Bethesda’s New Review Policy is Bad for Reviewers and Consumers Alike


Earlier this week, Bethesda announced that it will implement a new policy regarding review copies for all the games they publish in the future. In short, all outlets will be getting review copies of Bethesda’s games the day before launch. Bethesda says that this is because it wants “everyone, including those in the media, to experience our games at the same time,” but make no mistake, this is a bad thing for both the media, and the gamers it serves.


Part of the rationale explained in the blog post by global content lead Gary Steinman is that when the company held review copies of DOOM until the day before launch earlier this year, it led to “speculation about the quality of the game.” The thing is, there’s a valid reason for that speculation. Over the years, we’ve seen some games that didn’t offer early review copies end up being less than great. In fact, the withholding of review copies was often a tactic used to keep early reviews from driving down sales.

But that wasn’t the case with DOOM. As Bethesda’s post notes, it turned out to be a “critical and commercial hit.” While that’s certainly true, the quality of a past game is no indication of similar quality in future releases – especially those from different developers. More importantly, the fact that one particular game turned out to be good despite withholding review copies doesn’t negate the fact that the withholding of review copies has been one indicator of a game that might not live up to the hype. Of course we’ve also seen late review copies of incredible games – DOOM isn’t the first time it’s happened.

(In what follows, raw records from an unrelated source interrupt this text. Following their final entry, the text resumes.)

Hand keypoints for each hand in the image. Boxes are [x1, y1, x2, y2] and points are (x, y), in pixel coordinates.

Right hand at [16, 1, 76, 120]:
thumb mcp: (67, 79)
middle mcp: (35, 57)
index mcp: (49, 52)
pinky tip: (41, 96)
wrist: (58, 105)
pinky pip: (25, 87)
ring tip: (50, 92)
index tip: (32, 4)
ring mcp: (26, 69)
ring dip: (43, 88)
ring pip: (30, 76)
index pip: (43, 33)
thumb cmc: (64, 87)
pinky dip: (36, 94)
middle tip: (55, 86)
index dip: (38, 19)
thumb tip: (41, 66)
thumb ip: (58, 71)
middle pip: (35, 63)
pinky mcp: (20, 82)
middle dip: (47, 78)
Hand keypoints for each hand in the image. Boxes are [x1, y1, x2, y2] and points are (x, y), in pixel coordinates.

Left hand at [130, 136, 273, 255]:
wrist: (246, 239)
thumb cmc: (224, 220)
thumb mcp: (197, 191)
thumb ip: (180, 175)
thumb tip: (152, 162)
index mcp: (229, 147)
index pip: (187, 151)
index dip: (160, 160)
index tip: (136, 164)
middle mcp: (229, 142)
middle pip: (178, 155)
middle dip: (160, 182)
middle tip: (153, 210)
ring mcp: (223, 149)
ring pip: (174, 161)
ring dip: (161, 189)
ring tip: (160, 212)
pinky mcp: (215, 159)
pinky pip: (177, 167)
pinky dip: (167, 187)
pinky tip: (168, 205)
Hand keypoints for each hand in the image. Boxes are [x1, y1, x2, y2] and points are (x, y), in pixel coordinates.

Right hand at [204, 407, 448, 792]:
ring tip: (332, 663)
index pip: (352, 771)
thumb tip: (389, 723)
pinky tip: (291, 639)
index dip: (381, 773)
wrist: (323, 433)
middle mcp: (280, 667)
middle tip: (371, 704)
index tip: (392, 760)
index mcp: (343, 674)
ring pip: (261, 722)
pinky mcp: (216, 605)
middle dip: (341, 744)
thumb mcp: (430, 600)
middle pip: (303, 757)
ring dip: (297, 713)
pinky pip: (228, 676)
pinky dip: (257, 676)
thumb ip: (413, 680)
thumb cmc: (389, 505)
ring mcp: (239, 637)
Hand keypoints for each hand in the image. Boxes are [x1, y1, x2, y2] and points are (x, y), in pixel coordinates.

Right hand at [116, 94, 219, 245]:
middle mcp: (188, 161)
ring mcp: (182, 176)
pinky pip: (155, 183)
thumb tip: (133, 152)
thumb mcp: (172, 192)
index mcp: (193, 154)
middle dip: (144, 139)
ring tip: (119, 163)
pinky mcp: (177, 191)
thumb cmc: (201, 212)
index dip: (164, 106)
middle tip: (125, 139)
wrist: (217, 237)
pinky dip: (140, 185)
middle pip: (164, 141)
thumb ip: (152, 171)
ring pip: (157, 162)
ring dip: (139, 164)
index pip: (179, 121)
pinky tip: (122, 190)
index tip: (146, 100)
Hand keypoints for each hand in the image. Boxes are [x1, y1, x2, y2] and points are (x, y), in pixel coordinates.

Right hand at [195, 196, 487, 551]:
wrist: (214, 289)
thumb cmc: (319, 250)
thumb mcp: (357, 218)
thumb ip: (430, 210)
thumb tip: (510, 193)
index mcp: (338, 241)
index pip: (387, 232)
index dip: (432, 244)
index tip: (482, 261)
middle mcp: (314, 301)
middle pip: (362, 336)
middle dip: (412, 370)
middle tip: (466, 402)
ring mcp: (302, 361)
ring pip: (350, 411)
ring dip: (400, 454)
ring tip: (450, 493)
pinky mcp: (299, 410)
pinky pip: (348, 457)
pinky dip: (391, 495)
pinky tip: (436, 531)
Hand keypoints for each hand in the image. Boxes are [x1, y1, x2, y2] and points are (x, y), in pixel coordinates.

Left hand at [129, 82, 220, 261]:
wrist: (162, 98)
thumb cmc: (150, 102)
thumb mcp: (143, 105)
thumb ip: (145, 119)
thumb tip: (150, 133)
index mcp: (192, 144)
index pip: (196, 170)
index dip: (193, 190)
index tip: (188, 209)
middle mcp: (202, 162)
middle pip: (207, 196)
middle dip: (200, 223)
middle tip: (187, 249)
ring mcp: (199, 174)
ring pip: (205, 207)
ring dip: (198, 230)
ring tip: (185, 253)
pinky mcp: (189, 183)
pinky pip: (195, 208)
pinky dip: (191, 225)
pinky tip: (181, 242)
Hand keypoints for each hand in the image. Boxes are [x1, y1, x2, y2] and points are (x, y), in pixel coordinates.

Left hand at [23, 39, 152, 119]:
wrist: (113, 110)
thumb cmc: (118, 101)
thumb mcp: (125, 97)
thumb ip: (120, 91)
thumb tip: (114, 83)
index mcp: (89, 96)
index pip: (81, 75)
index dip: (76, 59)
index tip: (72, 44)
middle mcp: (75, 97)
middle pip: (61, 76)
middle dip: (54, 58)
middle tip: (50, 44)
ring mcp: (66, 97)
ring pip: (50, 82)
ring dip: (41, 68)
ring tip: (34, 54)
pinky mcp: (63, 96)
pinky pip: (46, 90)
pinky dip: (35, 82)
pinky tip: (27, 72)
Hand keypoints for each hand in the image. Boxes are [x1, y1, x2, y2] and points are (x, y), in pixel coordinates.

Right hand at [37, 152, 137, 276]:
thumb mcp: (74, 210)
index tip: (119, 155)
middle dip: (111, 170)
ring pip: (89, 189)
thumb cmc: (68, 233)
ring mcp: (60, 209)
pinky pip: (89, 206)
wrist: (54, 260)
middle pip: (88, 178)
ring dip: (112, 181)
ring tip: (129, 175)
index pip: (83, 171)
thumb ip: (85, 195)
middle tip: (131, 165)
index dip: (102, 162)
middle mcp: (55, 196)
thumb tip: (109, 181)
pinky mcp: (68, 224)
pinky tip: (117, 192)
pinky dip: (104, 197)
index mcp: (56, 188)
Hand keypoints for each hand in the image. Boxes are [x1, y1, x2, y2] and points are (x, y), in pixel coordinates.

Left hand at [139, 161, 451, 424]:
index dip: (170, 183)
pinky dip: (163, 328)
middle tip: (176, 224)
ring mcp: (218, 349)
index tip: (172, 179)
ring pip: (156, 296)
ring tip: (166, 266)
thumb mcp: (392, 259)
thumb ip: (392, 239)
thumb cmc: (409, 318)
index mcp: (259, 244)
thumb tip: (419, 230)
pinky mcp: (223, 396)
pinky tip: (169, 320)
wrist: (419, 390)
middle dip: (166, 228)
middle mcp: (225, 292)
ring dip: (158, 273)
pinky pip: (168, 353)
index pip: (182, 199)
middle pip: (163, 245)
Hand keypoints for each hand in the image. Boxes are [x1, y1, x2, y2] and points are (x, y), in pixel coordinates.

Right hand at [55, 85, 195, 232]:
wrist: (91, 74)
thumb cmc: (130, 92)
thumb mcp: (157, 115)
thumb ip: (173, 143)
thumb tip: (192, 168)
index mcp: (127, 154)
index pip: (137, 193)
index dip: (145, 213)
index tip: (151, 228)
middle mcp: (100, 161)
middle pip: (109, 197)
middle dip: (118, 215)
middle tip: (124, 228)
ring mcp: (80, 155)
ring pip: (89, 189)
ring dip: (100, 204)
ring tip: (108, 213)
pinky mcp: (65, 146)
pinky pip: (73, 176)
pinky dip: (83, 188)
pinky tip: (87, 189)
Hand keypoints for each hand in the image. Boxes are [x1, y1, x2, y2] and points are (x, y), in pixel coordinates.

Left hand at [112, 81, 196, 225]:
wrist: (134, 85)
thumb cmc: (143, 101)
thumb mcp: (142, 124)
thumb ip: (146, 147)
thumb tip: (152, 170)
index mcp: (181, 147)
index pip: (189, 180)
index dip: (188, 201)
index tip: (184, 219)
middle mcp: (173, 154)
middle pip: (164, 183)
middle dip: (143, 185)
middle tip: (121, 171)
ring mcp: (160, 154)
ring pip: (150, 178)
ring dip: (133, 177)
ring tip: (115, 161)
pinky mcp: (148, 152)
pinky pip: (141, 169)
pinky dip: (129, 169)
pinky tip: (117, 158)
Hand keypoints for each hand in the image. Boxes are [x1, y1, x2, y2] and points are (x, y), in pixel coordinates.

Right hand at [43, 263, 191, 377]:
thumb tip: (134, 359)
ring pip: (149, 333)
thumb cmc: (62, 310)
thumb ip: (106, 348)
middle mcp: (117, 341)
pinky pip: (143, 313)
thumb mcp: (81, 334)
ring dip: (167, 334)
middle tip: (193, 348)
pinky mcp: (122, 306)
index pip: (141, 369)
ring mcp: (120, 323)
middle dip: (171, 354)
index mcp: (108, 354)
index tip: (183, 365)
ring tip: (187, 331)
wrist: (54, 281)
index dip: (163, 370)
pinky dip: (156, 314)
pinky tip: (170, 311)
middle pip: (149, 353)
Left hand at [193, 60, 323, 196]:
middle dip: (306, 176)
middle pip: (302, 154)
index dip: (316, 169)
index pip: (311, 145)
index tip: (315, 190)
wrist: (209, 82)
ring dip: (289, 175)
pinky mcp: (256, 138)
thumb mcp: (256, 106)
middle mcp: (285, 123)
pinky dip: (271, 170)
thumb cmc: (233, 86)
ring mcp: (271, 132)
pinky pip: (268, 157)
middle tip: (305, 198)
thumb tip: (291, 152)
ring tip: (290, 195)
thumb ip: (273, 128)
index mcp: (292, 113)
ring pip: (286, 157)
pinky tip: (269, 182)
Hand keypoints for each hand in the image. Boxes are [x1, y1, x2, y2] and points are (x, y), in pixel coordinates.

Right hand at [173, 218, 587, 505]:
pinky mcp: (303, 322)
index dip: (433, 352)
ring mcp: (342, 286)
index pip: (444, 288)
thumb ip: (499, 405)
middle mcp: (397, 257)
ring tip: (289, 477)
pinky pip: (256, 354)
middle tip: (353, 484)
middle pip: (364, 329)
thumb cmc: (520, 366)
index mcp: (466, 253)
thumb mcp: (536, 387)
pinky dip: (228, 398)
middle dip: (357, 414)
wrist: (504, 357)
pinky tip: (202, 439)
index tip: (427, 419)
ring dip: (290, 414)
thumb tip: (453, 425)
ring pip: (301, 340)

Obviously, Bethesda has studied the numbers that they have, and concluded that the best business decision is to keep their review copies close. From a business perspective, it’s hard to argue with them. It’s likely that Bethesda is one of those companies that don’t need reviews for their games to sell well, and so the only thing that reviews could do is hurt them in the grand scheme of things. There’s also the question of how much traditional reviews even matter these days when so many people look to YouTube videos or Twitch streams for opinions on games.

But despite the value of the reviews, or the effect they have on sales, it’s hard to see this as anything but a negative for consumers. While Bethesda says that they “value media reviews,” and that they “understand their value to our players,” it’s hard to reconcile that with the idea that in most cases, gamers will be forced to choose between pre-ordering (or buying on launch day) or having the benefit of critical reviews. Bethesda says that it does “understand that some of you want to read reviews before you make your decision, and if that’s the case we encourage you to wait for your favorite reviewers to share their thoughts.”

Pre-orders have always been inherently risky

Of course, the company isn’t doing away with any of its pre-order bonuses, and in the case of Dishonored 2 waiting for reviews will costs you a free copy of Dishonored: Definitive Edition (including its soundtrack), and bunch of in-game items, and access to the game one day early. It seems that while Bethesda may say that it encourages players to wait for reviews if they so desire, it wants to make sure that you’re strongly encouraged to pre-order anyway. After all, it’s in the business of selling games, and most anything that helps do that is fair play.

It’s important to note that while I may disagree with Bethesda’s new policy, I certainly recognize that they have the right to do whatever they want with the games they publish. After all, no one has a right to receive early code to a game, regardless of what their job might be. I’m also glad that Bethesda has stepped up and made this statement public, rather than just withholding copies and keeping quiet. There are plenty of companies that have held copies until right at launch, and few are so open about the policy. Kudos to Bethesda for being up front about it.

That being said, gamers have been burned on several occasions before by bad games (though not necessarily from Bethesda) that didn’t offer reviewers a chance to play the game early. Carefully controlled previews and presentations at events are no substitute for getting your hands on the final product, and this new policy will likely push most reviews at least a day or two past launch. Either that, or it will result in reviews being rushed, possibly missing key elements or bugs that would normally be noticed. The fact that nearly every game released these days gets a “Day One” patch does mute that particular concern a bit, but it only exacerbates the larger problem.

None of this is to say that Bethesda’s games will be bad, or that you should avoid buying anything from them. On the contrary, the company’s offerings have been quite good of late, including this year’s DOOM and the recent Wolfenstein games. However, it does mean that gamers should be wary of giving in to the temptation to pre-order any game, especially one for which you haven’t seen any critical reviews. Pre-orders have always been inherently risky, with gamers giving up their money – sometimes months or even years in advance – for a game that they’ve only seen in carefully crafted trailers. This is why my personal advice is to avoid pre-ordering games in almost every case.

For us at The Escapist, we’ll do our best to bring you timely reviews, but we will not rush through games in an effort to be the first site to post a review. Instead, we’ll focus on what we always do: getting a complete picture of a game, and telling you what we think about it in no uncertain terms.